A very special shout out and a very humble and greatful thank you to R.J and the rest of you guys that took the time to help me get my bike up and running again. I am very please and proud to inform you all that my ZL1 is running like a champ! No leaks and the carbs are all operating normally. My problem(s) after re-assembly were two fold. First, I reassembled the slide jet pins and diaphragms incorrectly, secondly I had a gap in the carb boot on the number 4 carb. Once I corrected these mistakes I cranked her up and everything is running great. Again thanks to all who talked me through my little crisis.

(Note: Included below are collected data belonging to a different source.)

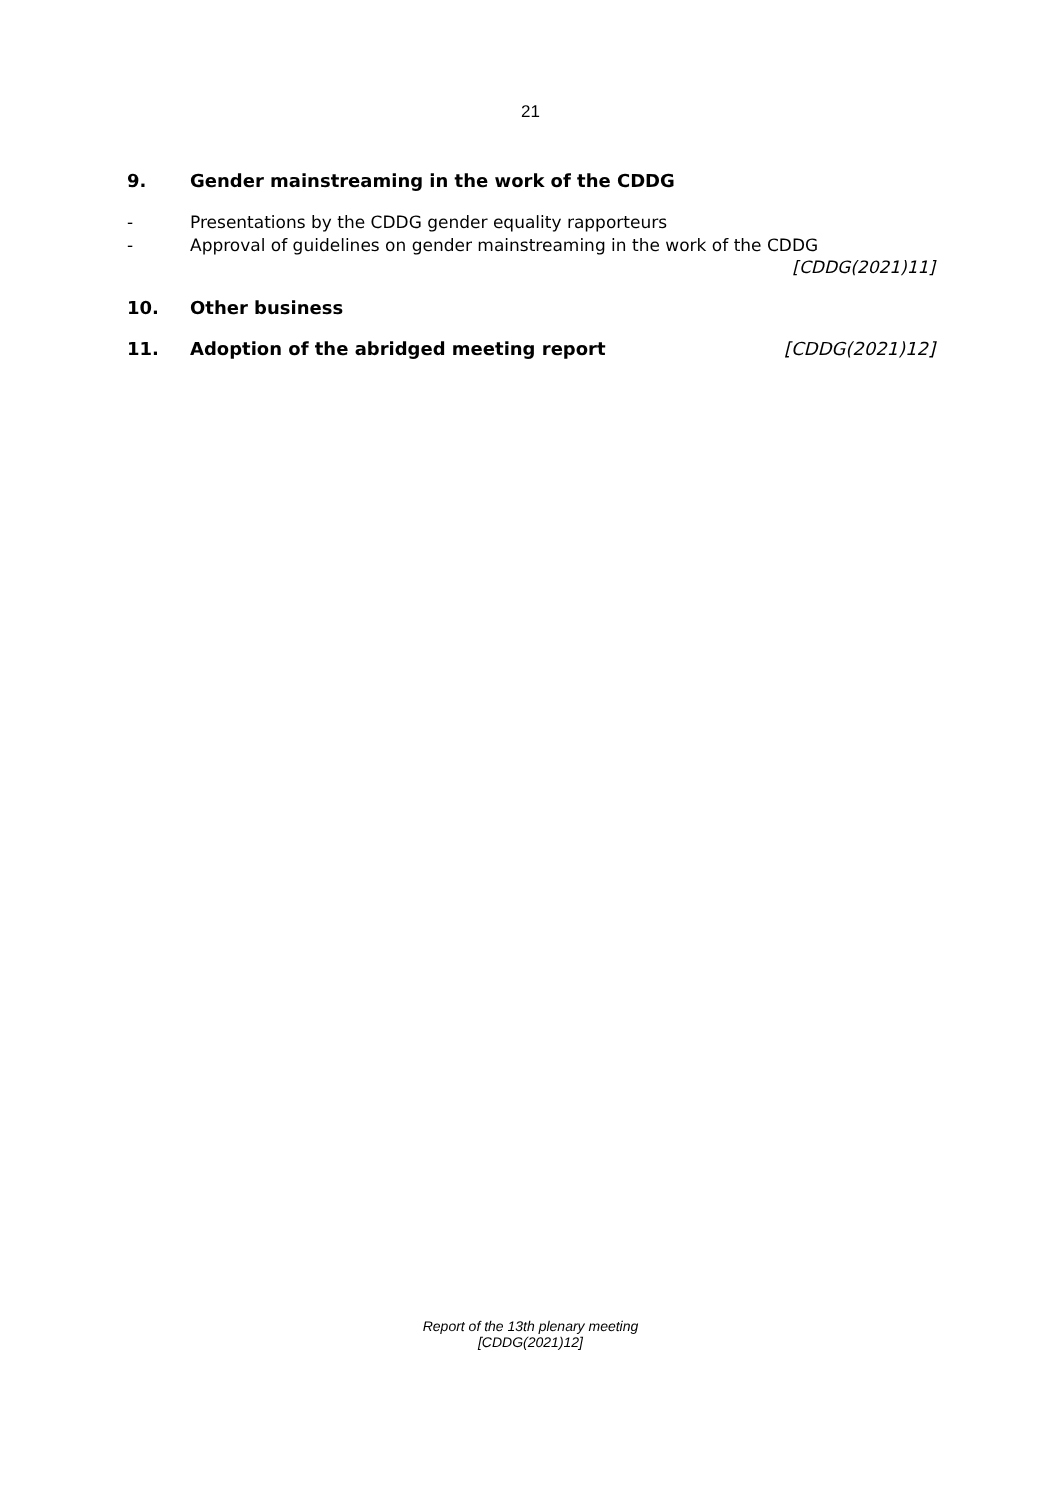21
9. Gender mainstreaming in the work of the CDDG
- Presentations by the CDDG gender equality rapporteurs
- Approval of guidelines on gender mainstreaming in the work of the CDDG
[CDDG(2021)11]
10. Other business
11. Adoption of the abridged meeting report [CDDG(2021)12]
Report of the 13th plenary meeting
[CDDG(2021)12]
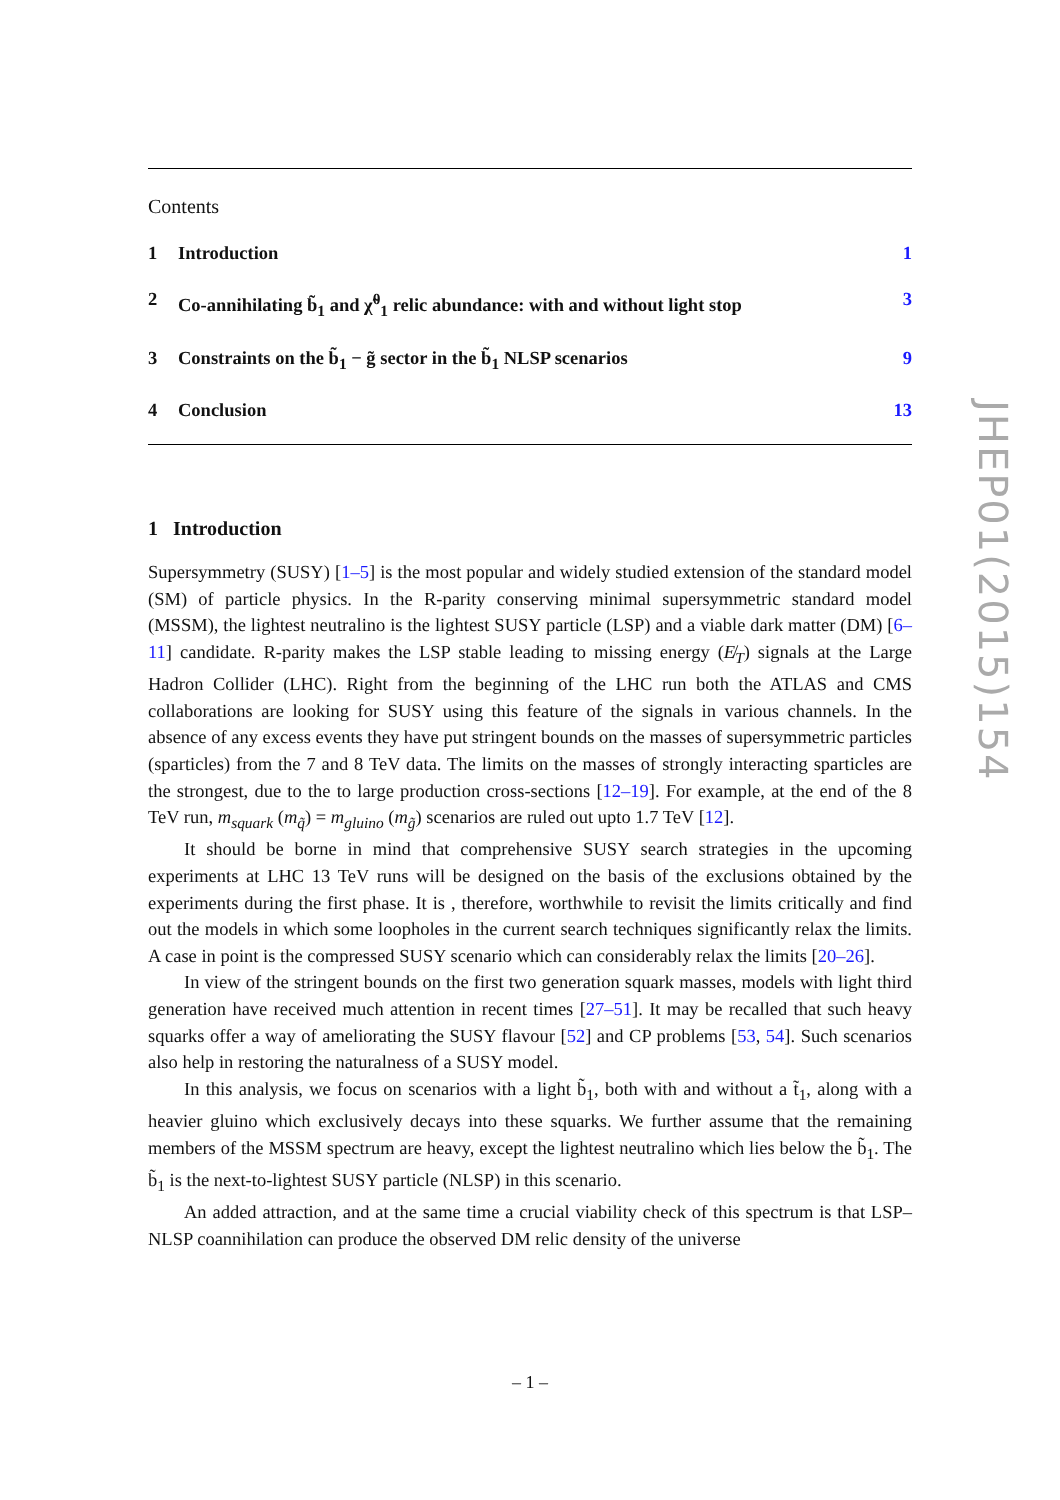Contents
1 Introduction 1
2 Co-annihilating b̃<sub>1</sub> and χ̃<sup>0</sup><sub>1</sub> relic abundance: with and without light stop 3
3 Constraints on the b̃<sub>1</sub> − g̃ sector in the b̃<sub>1</sub> NLSP scenarios 9
4 Conclusion 13
1 Introduction
Supersymmetry (SUSY) [1–5] is the most popular and widely studied extension of the standard model (SM) of particle physics. In the R-parity conserving minimal supersymmetric standard model (MSSM), the lightest neutralino is the lightest SUSY particle (LSP) and a viable dark matter (DM) [6–11] candidate. R-parity makes the LSP stable leading to missing energy (E̸<sub>T</sub>) signals at the Large Hadron Collider (LHC). Right from the beginning of the LHC run both the ATLAS and CMS collaborations are looking for SUSY using this feature of the signals in various channels. In the absence of any excess events they have put stringent bounds on the masses of supersymmetric particles (sparticles) from the 7 and 8 TeV data. The limits on the masses of strongly interacting sparticles are the strongest, due to the to large production cross-sections [12–19]. For example, at the end of the 8 TeV run, m<sub>squark</sub> (m<sub>q̃</sub>) = m<sub>gluino</sub> (m<sub>g̃</sub>) scenarios are ruled out upto 1.7 TeV [12].
It should be borne in mind that comprehensive SUSY search strategies in the upcoming experiments at LHC 13 TeV runs will be designed on the basis of the exclusions obtained by the experiments during the first phase. It is , therefore, worthwhile to revisit the limits critically and find out the models in which some loopholes in the current search techniques significantly relax the limits. A case in point is the compressed SUSY scenario which can considerably relax the limits [20–26].
In view of the stringent bounds on the first two generation squark masses, models with light third generation have received much attention in recent times [27–51]. It may be recalled that such heavy squarks offer a way of ameliorating the SUSY flavour [52] and CP problems [53, 54]. Such scenarios also help in restoring the naturalness of a SUSY model.
In this analysis, we focus on scenarios with a light b̃<sub>1</sub>, both with and without a t̃<sub>1</sub>, along with a heavier gluino which exclusively decays into these squarks. We further assume that the remaining members of the MSSM spectrum are heavy, except the lightest neutralino which lies below the b̃<sub>1</sub>. The b̃<sub>1</sub> is the next-to-lightest SUSY particle (NLSP) in this scenario.
An added attraction, and at the same time a crucial viability check of this spectrum is that LSP–NLSP coannihilation can produce the observed DM relic density of the universe
JHEP01(2015)154
– 1 –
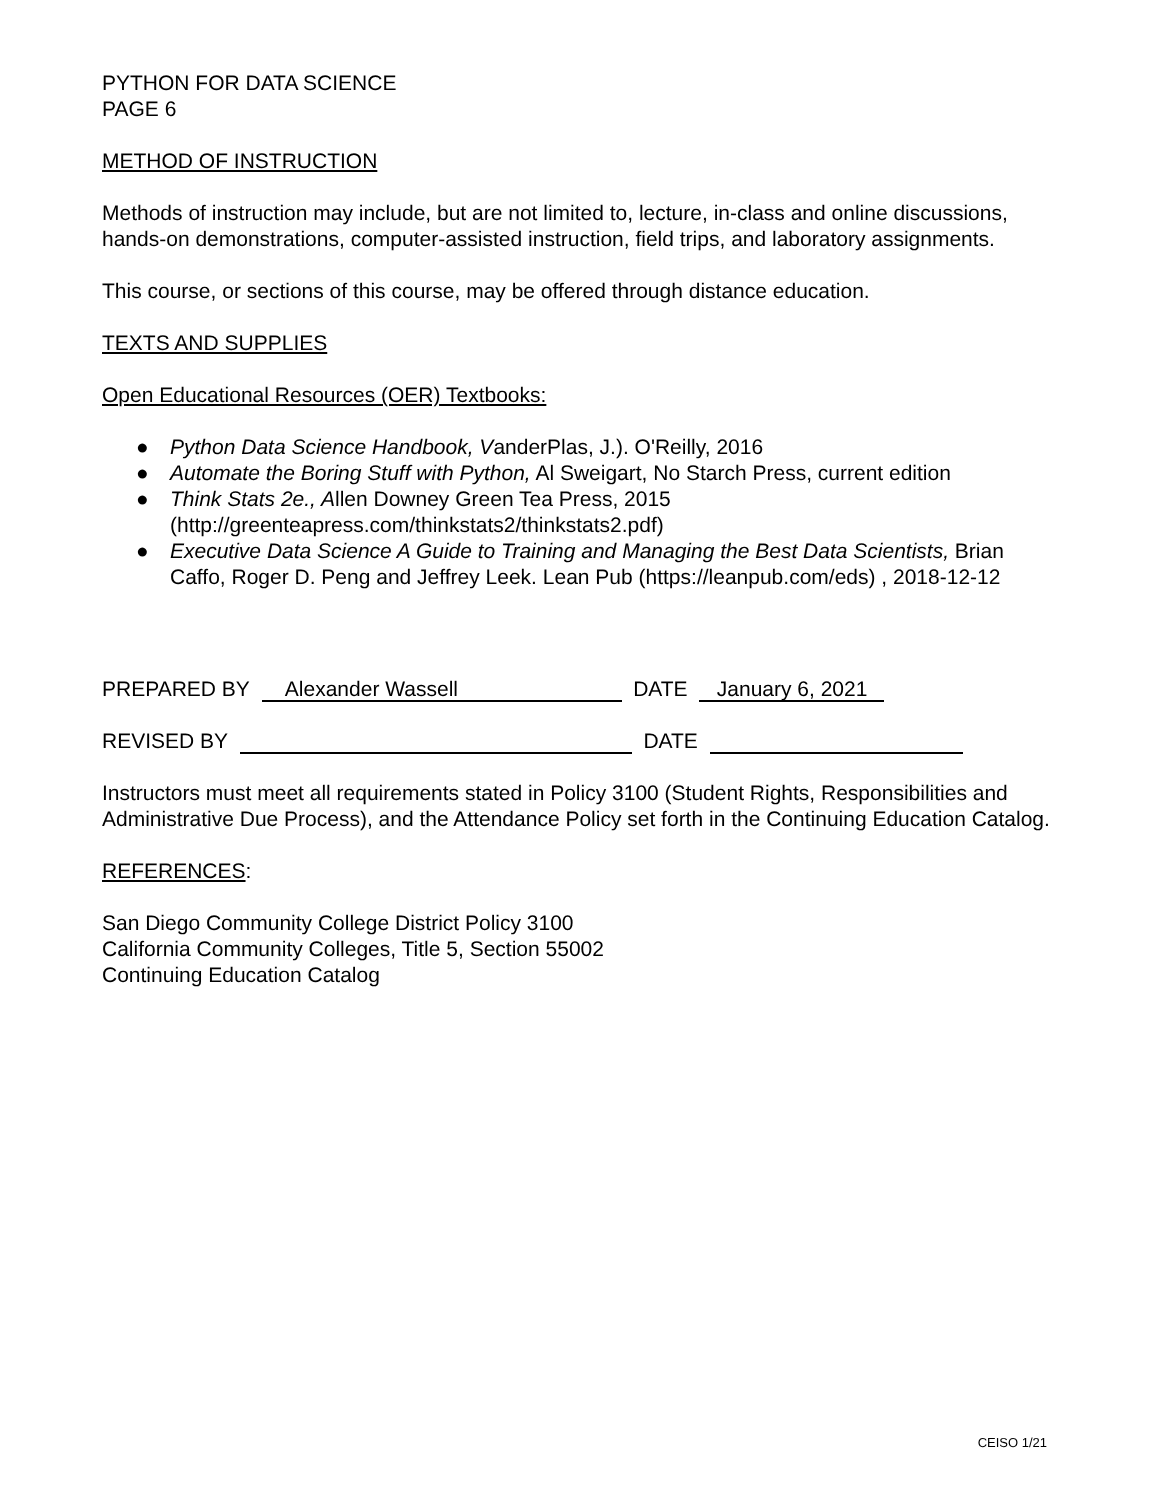PYTHON FOR DATA SCIENCE
PAGE 6
METHOD OF INSTRUCTION
Methods of instruction may include, but are not limited to, lecture, in-class and online discussions, hands-on demonstrations, computer-assisted instruction, field trips, and laboratory assignments.
This course, or sections of this course, may be offered through distance education.
TEXTS AND SUPPLIES
Open Educational Resources (OER) Textbooks:
● Python Data Science Handbook, VanderPlas, J.). O'Reilly, 2016
● Automate the Boring Stuff with Python, Al Sweigart, No Starch Press, current edition
● Think Stats 2e., Allen Downey Green Tea Press, 2015 (http://greenteapress.com/thinkstats2/thinkstats2.pdf)
● Executive Data Science A Guide to Training and Managing the Best Data Scientists, Brian Caffo, Roger D. Peng and Jeffrey Leek. Lean Pub (https://leanpub.com/eds) , 2018-12-12
PREPARED BY Alexander Wassell DATE January 6, 2021
REVISED BY DATE
Instructors must meet all requirements stated in Policy 3100 (Student Rights, Responsibilities and Administrative Due Process), and the Attendance Policy set forth in the Continuing Education Catalog.
REFERENCES:
San Diego Community College District Policy 3100
California Community Colleges, Title 5, Section 55002
Continuing Education Catalog
CEISO 1/21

See, your persistence pays off. Yep, R.J.'s on top of it and is a big help around here. Glad you got 'er all lined out! This is what we're here for!
Glad to help. Some times you can chase your tail for days just as I have on Ron D. ZL 10. I thought I had an electrical issue with it. I changed out the igniter box & robbed my pic up coils from my ZL 10. I even swapped out the fuse box. What's going on is you start the bike it runs perfect for about a minute or so & then it starts to run ruff spiting & back firing out the exhaust. When Ron bought this bike I told him to get the valves adjusted because he was only getting around 20 MPG & that was 4 years ago. The bike has over 24 K miles on it & most likely the valves was never done. I thought it was starving for fuel which it was because of the stuck floats. Whats bad is you can have so many variables & you can spend hours & hours trouble-shooting going threw the process of elimination. The worst thing about the valves is that if you neglect to get them adjusted you can end up with a brunet valve or two. I did this one guys quad that the valve was so tight that they was sharp like a knife. He just ignored it for years & kept riding it. Oh it's so hard to start so I have my friend pull me in order to start it. What morons some people are.